• [Problem]:
Write the data out again, matching every line exactly.
(Beginning of Given information)
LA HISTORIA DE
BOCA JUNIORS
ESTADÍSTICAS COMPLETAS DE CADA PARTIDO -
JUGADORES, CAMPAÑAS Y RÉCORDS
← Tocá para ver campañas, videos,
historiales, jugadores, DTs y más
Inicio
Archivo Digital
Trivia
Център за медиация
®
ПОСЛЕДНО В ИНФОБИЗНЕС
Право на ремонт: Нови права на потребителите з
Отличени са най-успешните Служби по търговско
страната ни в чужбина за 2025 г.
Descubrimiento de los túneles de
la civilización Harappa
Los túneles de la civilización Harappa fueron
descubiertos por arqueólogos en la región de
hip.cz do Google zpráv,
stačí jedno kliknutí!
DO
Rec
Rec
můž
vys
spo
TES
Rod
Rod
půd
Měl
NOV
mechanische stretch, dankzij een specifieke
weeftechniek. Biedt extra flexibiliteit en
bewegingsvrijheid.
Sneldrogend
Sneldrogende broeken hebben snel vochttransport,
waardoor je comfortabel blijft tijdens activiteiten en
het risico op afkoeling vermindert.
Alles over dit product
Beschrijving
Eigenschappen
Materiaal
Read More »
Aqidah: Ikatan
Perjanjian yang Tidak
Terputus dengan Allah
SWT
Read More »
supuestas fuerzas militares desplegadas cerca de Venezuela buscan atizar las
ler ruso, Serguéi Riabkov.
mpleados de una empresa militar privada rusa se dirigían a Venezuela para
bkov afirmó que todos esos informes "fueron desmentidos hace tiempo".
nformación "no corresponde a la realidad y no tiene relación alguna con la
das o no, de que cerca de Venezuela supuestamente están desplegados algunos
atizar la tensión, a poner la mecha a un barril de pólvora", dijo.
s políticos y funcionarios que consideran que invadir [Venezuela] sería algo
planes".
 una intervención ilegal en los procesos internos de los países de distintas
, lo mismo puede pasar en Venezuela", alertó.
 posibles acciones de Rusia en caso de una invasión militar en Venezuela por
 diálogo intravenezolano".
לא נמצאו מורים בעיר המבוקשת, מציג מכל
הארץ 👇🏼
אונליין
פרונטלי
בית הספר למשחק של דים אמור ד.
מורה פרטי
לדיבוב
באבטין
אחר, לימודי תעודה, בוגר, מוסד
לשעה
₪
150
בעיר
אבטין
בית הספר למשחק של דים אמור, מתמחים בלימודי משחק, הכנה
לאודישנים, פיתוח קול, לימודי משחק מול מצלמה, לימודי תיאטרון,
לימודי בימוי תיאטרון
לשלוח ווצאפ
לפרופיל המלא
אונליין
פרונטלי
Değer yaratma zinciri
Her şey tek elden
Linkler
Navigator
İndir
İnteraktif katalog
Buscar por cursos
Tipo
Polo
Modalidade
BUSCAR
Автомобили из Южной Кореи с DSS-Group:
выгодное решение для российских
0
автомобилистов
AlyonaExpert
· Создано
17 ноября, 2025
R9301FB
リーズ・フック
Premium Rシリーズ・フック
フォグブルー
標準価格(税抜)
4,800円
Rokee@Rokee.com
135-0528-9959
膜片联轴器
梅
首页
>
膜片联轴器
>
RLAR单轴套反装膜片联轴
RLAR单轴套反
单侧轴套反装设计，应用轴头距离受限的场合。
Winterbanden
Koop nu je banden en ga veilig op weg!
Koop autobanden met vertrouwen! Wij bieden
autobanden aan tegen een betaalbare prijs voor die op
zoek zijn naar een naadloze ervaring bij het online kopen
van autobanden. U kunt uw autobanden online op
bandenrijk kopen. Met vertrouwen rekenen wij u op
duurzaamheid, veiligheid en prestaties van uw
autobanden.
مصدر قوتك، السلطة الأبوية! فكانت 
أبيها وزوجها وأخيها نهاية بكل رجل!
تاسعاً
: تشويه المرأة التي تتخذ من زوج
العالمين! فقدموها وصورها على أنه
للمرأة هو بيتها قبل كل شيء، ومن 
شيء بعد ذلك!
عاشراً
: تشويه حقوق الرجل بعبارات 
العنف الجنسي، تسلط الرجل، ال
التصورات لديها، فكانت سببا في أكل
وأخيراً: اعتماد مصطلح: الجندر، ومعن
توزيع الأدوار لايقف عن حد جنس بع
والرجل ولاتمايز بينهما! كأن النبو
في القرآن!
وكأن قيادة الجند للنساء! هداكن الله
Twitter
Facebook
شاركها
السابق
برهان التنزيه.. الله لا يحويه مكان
(End of Given information)
• [Exercise output]:
LA HISTORIA DE
BOCA JUNIORS
ESTADÍSTICAS COMPLETAS DE CADA PARTIDO -
JUGADORES, CAMPAÑAS Y RÉCORDS
← Tocá para ver campañas, videos,
historiales, jugadores, DTs y más
Inicio
Archivo Digital
Trivia
Център за медиация
®
ПОСЛЕДНО В ИНФОБИЗНЕС
Право на ремонт: Нови права на потребителите з
Отличени са най-успешните Служби по търговско
страната ни в чужбина за 2025 г.
Descubrimiento de los túneles de
la civilización Harappa
Los túneles de la civilización Harappa fueron
descubiertos por arqueólogos en la región de
hip.cz do Google zpráv,
stačí jedno kliknutí!
DO
Rec
Rec
můž
vys
spo
TES
Rod
Rod
půd
Měl
NOV
mechanische stretch, dankzij een specifieke
weeftechniek. Biedt extra flexibiliteit en
bewegingsvrijheid.
Sneldrogend
Sneldrogende broeken hebben snel vochttransport,
waardoor je comfortabel blijft tijdens activiteiten en
het risico op afkoeling vermindert.
Alles over dit product
Beschrijving
Eigenschappen
Materiaal
Read More »
Aqidah: Ikatan
Perjanjian yang Tidak
Terputus dengan Allah
SWT
Read More »
supuestas fuerzas militares desplegadas cerca de Venezuela buscan atizar las
ler ruso, Serguéi Riabkov.
mpleados de una empresa militar privada rusa se dirigían a Venezuela para
bkov afirmó que todos esos informes "fueron desmentidos hace tiempo".
nformación "no corresponde a la realidad y no tiene relación alguna con la
das o no, de que cerca de Venezuela supuestamente están desplegados algunos
atizar la tensión, a poner la mecha a un barril de pólvora", dijo.
s políticos y funcionarios que consideran que invadir [Venezuela] sería algo
planes".
 una intervención ilegal en los procesos internos de los países de distintas
, lo mismo puede pasar en Venezuela", alertó.
 posibles acciones de Rusia en caso de una invasión militar en Venezuela por
 diálogo intravenezolano".
לא נמצאו מורים בעיר המבוקשת, מציג מכל
הארץ 👇🏼
אונליין
פרונטלי
בית הספר למשחק של דים אמור ד.
מורה פרטי
לדיבוב
באבטין
אחר, לימודי תעודה, בוגר, מוסד
לשעה
₪
150
בעיר
אבטין
בית הספר למשחק של דים אמור, מתמחים בלימודי משחק, הכנה
לאודישנים, פיתוח קול, לימודי משחק מול מצלמה, לימודי תיאטרון,
לימודי בימוי תיאטרון
לשלוח ווצאפ
לפרופיל המלא
אונליין
פרונטלי
Değer yaratma zinciri
Her şey tek elden
Linkler
Navigator
İndir
İnteraktif katalog
Buscar por cursos
Tipo
Polo
Modalidade
BUSCAR
Автомобили из Южной Кореи с DSS-Group:
выгодное решение для российских
0
автомобилистов
AlyonaExpert
· Создано
17 ноября, 2025
R9301FB
リーズ・フック
Premium Rシリーズ・フック
フォグブルー
標準価格(税抜)
4,800円
Rokee@Rokee.com
135-0528-9959
膜片联轴器
梅
首页
>
膜片联轴器
>
RLAR单轴套反装膜片联轴
RLAR单轴套反
单侧轴套反装设计，应用轴头距离受限的场合。
Winterbanden
Koop nu je banden en ga veilig op weg!
Koop autobanden met vertrouwen! Wij bieden
autobanden aan tegen een betaalbare prijs voor die op
zoek zijn naar een naadloze ervaring bij het online kopen
van autobanden. U kunt uw autobanden online op
bandenrijk kopen. Met vertrouwen rekenen wij u op
duurzaamheid, veiligheid en prestaties van uw
autobanden.
مصدر قوتك، السلطة الأبوية! فكانت 
أبيها وزوجها وأخيها نهاية بكل رجل!
تاسعاً
: تشويه المرأة التي تتخذ من زوج
العالمين! فقدموها وصورها على أنه
للمرأة هو بيتها قبل كل شيء، ومن 
شيء بعد ذلك!
عاشراً
: تشويه حقوق الرجل بعبارات 
العنف الجنسي، تسلط الرجل، ال
التصورات لديها، فكانت سببا في أكل
وأخيراً: اعتماد مصطلح: الجندر، ومعن
توزيع الأدوار لايقف عن حد جنس بع
والرجل ولاتمايز بينهما! كأن النبو
في القرآن!
وكأن قيادة الجند للنساء! هداكن الله
Twitter
Facebook
شاركها
السابق
برهان التنزيه.. الله لا يحويه مكان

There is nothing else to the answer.